Saved entries:
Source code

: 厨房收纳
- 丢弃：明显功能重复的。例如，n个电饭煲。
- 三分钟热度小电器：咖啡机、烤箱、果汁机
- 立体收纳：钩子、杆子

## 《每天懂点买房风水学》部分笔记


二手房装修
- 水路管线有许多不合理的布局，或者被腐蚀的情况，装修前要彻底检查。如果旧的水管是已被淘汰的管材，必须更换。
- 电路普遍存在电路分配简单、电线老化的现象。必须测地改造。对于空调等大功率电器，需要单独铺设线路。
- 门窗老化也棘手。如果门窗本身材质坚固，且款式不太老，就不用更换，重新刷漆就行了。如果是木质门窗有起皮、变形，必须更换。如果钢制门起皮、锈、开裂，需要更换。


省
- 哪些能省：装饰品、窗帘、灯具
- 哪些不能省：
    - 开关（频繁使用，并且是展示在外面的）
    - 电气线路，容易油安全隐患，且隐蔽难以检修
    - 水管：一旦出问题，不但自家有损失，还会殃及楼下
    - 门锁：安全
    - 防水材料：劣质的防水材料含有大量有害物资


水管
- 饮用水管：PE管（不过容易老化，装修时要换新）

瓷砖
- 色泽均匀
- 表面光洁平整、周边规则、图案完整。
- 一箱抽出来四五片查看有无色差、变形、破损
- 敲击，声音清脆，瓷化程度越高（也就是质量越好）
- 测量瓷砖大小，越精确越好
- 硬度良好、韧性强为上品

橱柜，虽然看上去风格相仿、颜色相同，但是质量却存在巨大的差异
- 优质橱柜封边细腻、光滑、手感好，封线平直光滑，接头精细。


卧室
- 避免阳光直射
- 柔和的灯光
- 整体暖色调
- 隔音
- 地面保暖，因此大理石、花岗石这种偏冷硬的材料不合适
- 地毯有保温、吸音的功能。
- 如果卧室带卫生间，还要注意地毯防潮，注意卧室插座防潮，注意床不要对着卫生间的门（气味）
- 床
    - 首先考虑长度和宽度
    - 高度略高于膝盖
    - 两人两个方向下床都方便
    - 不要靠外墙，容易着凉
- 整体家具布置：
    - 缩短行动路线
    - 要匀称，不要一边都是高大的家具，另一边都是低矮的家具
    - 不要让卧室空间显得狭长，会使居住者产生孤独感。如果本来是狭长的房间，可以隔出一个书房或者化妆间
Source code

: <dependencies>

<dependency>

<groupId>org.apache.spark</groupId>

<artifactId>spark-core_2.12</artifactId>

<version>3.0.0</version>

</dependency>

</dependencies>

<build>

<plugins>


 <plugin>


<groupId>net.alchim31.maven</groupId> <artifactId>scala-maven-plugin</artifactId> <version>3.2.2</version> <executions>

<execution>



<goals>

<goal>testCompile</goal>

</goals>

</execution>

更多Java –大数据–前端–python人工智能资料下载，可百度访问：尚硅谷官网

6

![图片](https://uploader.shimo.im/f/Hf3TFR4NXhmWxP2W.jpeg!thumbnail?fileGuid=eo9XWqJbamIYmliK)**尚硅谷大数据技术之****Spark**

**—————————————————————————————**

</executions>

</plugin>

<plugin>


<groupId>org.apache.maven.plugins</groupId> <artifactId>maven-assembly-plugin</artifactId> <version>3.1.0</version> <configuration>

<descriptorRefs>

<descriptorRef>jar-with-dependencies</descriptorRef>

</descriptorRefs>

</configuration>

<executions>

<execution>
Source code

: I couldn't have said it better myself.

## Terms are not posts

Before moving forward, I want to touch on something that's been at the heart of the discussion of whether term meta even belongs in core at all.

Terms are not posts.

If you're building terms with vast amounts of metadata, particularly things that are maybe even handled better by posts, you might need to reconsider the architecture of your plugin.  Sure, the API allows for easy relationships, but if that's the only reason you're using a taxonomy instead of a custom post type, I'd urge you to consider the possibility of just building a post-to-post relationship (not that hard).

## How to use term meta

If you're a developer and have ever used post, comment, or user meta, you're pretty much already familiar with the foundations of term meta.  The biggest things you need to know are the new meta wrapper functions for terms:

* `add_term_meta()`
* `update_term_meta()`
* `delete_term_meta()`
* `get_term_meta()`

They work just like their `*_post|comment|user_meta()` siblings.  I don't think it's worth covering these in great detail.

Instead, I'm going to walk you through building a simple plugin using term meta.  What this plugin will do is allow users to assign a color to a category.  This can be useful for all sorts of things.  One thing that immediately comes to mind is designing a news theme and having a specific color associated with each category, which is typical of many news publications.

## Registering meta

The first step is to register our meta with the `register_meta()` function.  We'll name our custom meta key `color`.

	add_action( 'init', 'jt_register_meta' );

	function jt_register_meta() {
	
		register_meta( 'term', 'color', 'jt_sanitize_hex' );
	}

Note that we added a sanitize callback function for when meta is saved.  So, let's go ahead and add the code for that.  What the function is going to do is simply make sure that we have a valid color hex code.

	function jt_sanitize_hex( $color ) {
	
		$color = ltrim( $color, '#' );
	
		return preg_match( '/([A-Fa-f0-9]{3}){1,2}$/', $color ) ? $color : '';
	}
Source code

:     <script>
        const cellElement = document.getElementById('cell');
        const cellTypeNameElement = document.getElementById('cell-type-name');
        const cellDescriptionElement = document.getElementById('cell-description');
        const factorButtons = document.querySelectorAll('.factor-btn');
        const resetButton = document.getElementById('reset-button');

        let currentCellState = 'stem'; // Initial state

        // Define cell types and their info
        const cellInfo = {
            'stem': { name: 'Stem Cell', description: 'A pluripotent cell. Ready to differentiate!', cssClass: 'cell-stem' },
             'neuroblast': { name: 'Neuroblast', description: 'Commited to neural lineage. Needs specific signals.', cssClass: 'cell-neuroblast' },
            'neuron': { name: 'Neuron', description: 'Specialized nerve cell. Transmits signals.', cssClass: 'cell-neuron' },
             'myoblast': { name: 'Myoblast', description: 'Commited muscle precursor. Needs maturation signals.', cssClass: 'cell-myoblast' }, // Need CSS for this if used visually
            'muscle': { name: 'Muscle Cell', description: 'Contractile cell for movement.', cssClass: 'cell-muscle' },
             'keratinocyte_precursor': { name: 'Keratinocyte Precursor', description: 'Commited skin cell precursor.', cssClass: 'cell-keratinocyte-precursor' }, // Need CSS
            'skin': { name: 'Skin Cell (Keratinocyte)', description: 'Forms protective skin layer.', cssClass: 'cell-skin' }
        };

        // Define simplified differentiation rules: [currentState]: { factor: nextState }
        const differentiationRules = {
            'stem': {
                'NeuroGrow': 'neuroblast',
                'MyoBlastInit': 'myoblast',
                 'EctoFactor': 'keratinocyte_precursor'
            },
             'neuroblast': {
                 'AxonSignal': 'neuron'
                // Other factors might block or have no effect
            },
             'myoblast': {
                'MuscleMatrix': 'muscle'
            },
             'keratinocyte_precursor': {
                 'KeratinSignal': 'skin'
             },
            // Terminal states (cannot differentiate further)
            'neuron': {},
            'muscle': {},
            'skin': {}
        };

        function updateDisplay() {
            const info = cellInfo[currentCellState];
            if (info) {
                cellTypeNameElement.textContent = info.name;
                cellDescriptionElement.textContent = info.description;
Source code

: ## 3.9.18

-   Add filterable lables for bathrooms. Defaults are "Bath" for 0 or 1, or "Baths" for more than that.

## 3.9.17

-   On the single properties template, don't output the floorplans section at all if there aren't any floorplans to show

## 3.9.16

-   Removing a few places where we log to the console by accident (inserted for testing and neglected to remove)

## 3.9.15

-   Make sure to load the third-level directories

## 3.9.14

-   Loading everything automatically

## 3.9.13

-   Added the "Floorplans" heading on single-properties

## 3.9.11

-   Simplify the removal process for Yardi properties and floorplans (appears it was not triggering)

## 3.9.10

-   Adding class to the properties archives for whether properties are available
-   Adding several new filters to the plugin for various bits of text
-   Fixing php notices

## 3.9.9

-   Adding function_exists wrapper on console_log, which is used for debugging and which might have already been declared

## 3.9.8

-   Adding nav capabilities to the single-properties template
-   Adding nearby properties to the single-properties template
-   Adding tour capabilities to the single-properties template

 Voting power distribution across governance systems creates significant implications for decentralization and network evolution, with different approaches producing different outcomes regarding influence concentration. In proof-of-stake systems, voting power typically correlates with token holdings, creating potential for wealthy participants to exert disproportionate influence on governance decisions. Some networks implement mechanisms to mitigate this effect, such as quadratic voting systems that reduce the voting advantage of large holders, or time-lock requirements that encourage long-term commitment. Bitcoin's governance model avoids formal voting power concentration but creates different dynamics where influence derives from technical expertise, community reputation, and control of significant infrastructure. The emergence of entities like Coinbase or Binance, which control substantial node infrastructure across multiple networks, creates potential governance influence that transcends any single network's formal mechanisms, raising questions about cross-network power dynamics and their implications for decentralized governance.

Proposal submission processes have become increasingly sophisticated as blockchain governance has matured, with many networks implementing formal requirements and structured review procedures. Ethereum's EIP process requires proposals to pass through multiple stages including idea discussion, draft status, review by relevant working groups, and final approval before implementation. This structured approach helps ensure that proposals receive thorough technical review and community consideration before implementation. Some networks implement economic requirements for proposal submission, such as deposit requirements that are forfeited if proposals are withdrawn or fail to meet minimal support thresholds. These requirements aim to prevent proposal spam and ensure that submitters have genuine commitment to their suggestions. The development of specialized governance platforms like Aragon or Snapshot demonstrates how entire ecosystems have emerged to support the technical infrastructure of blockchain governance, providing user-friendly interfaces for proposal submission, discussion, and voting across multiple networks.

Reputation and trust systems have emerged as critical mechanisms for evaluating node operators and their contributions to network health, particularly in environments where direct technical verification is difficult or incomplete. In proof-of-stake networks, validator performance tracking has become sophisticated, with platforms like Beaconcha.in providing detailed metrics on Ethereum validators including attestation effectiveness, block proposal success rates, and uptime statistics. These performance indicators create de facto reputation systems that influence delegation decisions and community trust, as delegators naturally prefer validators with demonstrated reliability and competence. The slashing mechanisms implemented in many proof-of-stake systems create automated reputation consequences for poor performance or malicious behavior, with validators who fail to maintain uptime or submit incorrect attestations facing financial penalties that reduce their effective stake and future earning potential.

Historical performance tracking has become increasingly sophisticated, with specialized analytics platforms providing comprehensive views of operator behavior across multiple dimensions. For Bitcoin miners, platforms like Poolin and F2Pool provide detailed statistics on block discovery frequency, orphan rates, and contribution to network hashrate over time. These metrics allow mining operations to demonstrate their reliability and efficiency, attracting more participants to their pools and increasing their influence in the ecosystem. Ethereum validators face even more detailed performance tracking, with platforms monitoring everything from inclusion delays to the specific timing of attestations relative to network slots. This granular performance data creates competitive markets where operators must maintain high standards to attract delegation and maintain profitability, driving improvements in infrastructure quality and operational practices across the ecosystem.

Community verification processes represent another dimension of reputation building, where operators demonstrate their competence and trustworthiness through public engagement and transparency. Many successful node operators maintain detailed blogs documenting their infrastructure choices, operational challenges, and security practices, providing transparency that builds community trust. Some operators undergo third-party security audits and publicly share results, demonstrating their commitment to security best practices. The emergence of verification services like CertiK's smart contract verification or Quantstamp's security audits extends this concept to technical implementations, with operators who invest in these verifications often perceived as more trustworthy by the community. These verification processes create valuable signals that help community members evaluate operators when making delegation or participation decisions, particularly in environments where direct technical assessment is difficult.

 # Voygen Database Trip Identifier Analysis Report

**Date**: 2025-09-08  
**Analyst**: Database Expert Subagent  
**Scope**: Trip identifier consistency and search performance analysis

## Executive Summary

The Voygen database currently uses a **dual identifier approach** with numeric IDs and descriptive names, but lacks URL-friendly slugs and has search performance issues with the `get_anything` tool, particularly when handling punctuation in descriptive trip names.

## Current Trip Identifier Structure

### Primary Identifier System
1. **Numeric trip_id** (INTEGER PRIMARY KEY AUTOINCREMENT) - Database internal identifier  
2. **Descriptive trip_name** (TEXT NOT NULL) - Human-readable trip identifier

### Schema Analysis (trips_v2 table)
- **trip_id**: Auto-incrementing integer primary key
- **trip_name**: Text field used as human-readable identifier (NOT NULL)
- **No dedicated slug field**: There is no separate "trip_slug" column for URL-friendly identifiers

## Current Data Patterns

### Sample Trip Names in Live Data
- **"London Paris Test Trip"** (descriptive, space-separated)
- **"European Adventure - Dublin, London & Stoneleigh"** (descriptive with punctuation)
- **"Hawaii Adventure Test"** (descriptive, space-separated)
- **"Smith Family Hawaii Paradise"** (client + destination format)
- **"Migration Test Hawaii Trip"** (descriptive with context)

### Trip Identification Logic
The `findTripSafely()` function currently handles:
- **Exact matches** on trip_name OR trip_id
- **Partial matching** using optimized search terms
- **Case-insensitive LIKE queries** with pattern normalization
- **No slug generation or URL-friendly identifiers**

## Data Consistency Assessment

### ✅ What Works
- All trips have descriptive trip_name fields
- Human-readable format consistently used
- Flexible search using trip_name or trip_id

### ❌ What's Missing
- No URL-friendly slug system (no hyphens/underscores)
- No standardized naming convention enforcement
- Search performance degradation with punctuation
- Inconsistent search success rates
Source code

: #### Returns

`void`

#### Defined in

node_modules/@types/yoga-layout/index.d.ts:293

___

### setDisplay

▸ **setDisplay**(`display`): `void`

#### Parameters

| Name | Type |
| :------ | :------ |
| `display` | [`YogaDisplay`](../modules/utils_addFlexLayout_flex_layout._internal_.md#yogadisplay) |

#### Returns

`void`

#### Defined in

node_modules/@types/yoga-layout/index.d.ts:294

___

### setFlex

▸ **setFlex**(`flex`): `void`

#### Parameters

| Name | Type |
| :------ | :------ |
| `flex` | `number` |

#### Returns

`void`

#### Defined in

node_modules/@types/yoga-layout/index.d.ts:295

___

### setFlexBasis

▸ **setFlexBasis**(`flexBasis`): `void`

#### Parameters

### Task goal:
Reproduce the stretch of the records from their very first line through the line containing "Before moving forward, I", keeping both of those lines and every line between them unchanged.

### Output of the task:
Source code

: 厨房收纳
- 丢弃：明显功能重复的。例如，n个电饭煲。
- 三分钟热度小电器：咖啡机、烤箱、果汁机
- 立体收纳：钩子、杆子

## 《每天懂点买房风水学》部分笔记


二手房装修
- 水路管线有许多不合理的布局，或者被腐蚀的情况，装修前要彻底检查。如果旧的水管是已被淘汰的管材，必须更换。
- 电路普遍存在电路分配简单、电线老化的现象。必须测地改造。对于空调等大功率电器，需要单独铺设线路。
- 门窗老化也棘手。如果门窗本身材质坚固，且款式不太老，就不用更换，重新刷漆就行了。如果是木质门窗有起皮、变形，必须更换。如果钢制门起皮、锈、开裂，需要更换。


省
- 哪些能省：装饰品、窗帘、灯具
- 哪些不能省：
    - 开关（频繁使用，并且是展示在外面的）
    - 电气线路，容易油安全隐患，且隐蔽难以检修
    - 水管：一旦出问题，不但自家有损失，还会殃及楼下
    - 门锁：安全
    - 防水材料：劣质的防水材料含有大量有害物资


水管
- 饮用水管：PE管（不过容易老化，装修时要换新）

瓷砖
- 色泽均匀
- 表面光洁平整、周边规则、图案完整。
- 一箱抽出来四五片查看有无色差、变形、破损
- 敲击，声音清脆，瓷化程度越高（也就是质量越好）
- 测量瓷砖大小，越精确越好
- 硬度良好、韧性强为上品

橱柜，虽然看上去风格相仿、颜色相同，但是质量却存在巨大的差异
- 优质橱柜封边细腻、光滑、手感好，封线平直光滑，接头精细。


卧室
- 避免阳光直射
- 柔和的灯光
- 整体暖色调
- 隔音
- 地面保暖，因此大理石、花岗石这种偏冷硬的材料不合适
- 地毯有保温、吸音的功能。
- 如果卧室带卫生间，还要注意地毯防潮，注意卧室插座防潮，注意床不要对着卫生间的门（气味）
- 床
    - 首先考虑长度和宽度
    - 高度略高于膝盖
    - 两人两个方向下床都方便
    - 不要靠外墙，容易着凉
- 整体家具布置：
    - 缩短行动路线
    - 要匀称，不要一边都是高大的家具，另一边都是低矮的家具
    - 不要让卧室空间显得狭长，会使居住者产生孤独感。如果本来是狭长的房间，可以隔出一个书房或者化妆间
Source code

: <dependencies>

<dependency>

<groupId>org.apache.spark</groupId>

<artifactId>spark-core_2.12</artifactId>

<version>3.0.0</version>

</dependency>

</dependencies>

<build>

<plugins>


 <plugin>


<groupId>net.alchim31.maven</groupId> <artifactId>scala-maven-plugin</artifactId> <version>3.2.2</version> <executions>

<execution>



<goals>

<goal>testCompile</goal>

</goals>

</execution>

更多Java –大数据–前端–python人工智能资料下载，可百度访问：尚硅谷官网

6

![图片](https://uploader.shimo.im/f/Hf3TFR4NXhmWxP2W.jpeg!thumbnail?fileGuid=eo9XWqJbamIYmliK)**尚硅谷大数据技术之****Spark**

**—————————————————————————————**

</executions>

</plugin>

<plugin>


<groupId>org.apache.maven.plugins</groupId> <artifactId>maven-assembly-plugin</artifactId> <version>3.1.0</version> <configuration>

<descriptorRefs>

<descriptorRef>jar-with-dependencies</descriptorRef>

</descriptorRefs>

</configuration>

<executions>

<execution>
Source code

: I couldn't have said it better myself.

## Terms are not posts

Before moving forward, I want to touch on something that's been at the heart of the discussion of whether term meta even belongs in core at all.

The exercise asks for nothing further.